At the present time, many functionalities are associated with the various type of lighting devices. Amongst these functionalities there are for example a capacity for movement for certain lights, in particular used when the motor vehicle is taking a bend, to illuminate in an optimum fashion the path followed by the vehicle in the bend; there are also found an ability of certain dual-mode headlights to switch automatically between the use of the dipped beams and the use of the main beams, in order in particular to avoid dazzling the drivers being passed. There is also found an ability of certain light devices, usually the dipped lights, to switch on automatically when the external luminosity conditions require a switching on of the lights, in particular when the motor vehicle has entered a tunnel.
The solutions existing for the latter functionality are essentially based on the use of photodiodes. The latter make it possible to detect an external luminosity level; a tunnel, even illuminated by artificial light sources, does not have a luminosity comparable with that of the natural light in daylight. The use of a single photodiode therefore makes it possible to cause the switching on of the headlight devices once the vehicle has entered the tunnel.
However, it is impossible with such equipment to anticipate the switching on of the lights so that the vehicle arrives in the tunnel with its headlight devices already switched on. Such a solution for automatic switching on of the lights, based on the use of a single photodiode, therefore poses a certain number of problems. This is because the fact that it is not possible to anticipate the switching on of the lighting devices when arriving in a tunnel has the consequence that the driver, on entering the tunnel in question, has reduced visibility until the lighting devices are switched on, a switching on which, typically, takes a second, the conventional reaction time of a photodiode. However, the travel time of one second corresponds, for an average speed of 90 kilometers per hour, to a distance travelled of 25 meters, a not insignificant distance under non-optimal visibility conditions. Moreover, when the lighting devices which are switched on use light sources of the xenon type, it is necessary to add to the reaction time of the photodiodes a stabilization time for the light flux emitted by the lighting device before having satisfactory illumination available.
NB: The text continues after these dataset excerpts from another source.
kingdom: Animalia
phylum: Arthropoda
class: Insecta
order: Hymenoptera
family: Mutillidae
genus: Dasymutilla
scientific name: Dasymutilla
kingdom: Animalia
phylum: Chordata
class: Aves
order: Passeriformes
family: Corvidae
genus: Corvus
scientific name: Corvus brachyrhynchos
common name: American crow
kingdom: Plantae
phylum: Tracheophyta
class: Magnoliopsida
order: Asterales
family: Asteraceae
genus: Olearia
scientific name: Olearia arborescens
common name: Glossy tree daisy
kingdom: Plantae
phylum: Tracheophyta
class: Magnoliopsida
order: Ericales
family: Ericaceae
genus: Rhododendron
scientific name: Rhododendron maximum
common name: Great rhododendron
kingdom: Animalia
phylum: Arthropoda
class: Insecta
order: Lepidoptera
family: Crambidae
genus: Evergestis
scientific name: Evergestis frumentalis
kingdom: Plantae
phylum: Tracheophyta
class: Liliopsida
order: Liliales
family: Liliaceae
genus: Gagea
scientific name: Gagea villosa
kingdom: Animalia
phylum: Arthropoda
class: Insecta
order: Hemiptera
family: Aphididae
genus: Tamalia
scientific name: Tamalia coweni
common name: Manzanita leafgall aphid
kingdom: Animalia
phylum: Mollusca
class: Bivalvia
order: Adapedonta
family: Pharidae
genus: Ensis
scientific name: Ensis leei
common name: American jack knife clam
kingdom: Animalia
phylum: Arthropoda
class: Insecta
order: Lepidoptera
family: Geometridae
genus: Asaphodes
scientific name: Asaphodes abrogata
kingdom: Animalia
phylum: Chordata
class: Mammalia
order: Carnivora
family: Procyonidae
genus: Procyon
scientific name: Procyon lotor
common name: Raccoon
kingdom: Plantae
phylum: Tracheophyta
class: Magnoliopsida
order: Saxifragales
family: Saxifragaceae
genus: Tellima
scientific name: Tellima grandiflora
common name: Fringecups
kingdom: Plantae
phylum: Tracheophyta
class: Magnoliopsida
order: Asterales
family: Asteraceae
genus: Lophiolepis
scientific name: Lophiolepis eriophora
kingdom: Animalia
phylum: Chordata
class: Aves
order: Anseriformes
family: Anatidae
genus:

In the prior art, a solution was proposed for causing early switching on of the lighting devices, the switching on occurring before the vehicle enters the tunnel in question. Such a solution involves a set of three photodiodes: a first photodiode points towards the sky; a second photodiode points towards the front of the vehicle, and therefore in certain cases towards the tunnel; and a third photodiode points towards an intermediate region. The appearance of a tunnel facing the vehicle then results in characteristic signals generated by the three photodiodes. However, the characteristic signals thus generated can be interpreted as the imminent arrival in a tunnel only if these signals coincide with a known template, which must be stored in advance; however, because of the great variety existing in the forms of tunnel entrance, it is then essential to store an enormous amount of information, in order to take account of as many templates as there exist different forms of tunnel entrances. Moreover, the directivity of the photodiodes does not make it possible, or makes it possible too late, to allow early switching on of lighting devices, to detect a tunnel placed at the exit from a bend. Finally, equipping a vehicle with equipment dedicated to the early detection of tunnels—two additional photodiodes compared with normal equipment limited to a single photodiode—represents a not insignificant cost.